Any singular movement is not going to get you the results you want or need.


Performing deadlifts and squats won't make your sprint or climbing all that much faster.


Holding endless planks and doing more core work alone won't help your back feel a whole lot better on those long efforts.


The returns and rewards are all in the details and how you perform the movement.


It's learning to put your body into positions that are extremely advantageous for the muscles and joints to work more effectively and efficiently that will get you the big rewards and returns that you're after.


This past week I shot a new video about how to improve box squats, as I had seen a numbr of folks really struggling to feel better, or even just feel pain free, from their box squats: back pain, hip pain, and even upper backs. All of these issues were fixable by making a simple (and surprisingly overlooked or ignored) change to the setup.

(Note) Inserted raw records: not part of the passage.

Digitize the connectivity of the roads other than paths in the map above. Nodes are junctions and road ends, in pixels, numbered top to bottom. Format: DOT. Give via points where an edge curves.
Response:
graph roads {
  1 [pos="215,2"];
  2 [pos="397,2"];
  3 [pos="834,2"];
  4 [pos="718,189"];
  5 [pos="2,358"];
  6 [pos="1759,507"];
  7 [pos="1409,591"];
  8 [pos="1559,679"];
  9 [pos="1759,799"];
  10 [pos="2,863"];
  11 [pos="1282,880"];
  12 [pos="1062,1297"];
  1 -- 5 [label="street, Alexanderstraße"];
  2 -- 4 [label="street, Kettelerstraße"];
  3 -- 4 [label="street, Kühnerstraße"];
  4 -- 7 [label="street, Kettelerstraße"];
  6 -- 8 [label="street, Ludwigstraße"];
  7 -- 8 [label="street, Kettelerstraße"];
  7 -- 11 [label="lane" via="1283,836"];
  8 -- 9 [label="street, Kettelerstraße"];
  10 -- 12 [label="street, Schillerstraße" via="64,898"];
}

The results you are after will come by learning to focus on the things that matter:


  1. Your setup

  2. What you think when you perform the movement

  3. Focusing on keeping the weight in a range that is appropriate for your technique abilities

  4. "Leaving a little on the table" each session


Simple.


Easy to do.


Yet overlooked or flat-out ignored for bigger weights, more reps, or the feeling like you "did something" in the gym that day.


As we quoted in the group coaching strength training class last week, "Don't tell me what program you're doing now; show me how many days you missed over the last six months, and I'll tell you where you're headed."


Skip the glory, and go for the focus on the small things that matter instead. They ain't flashy, but the results sure are!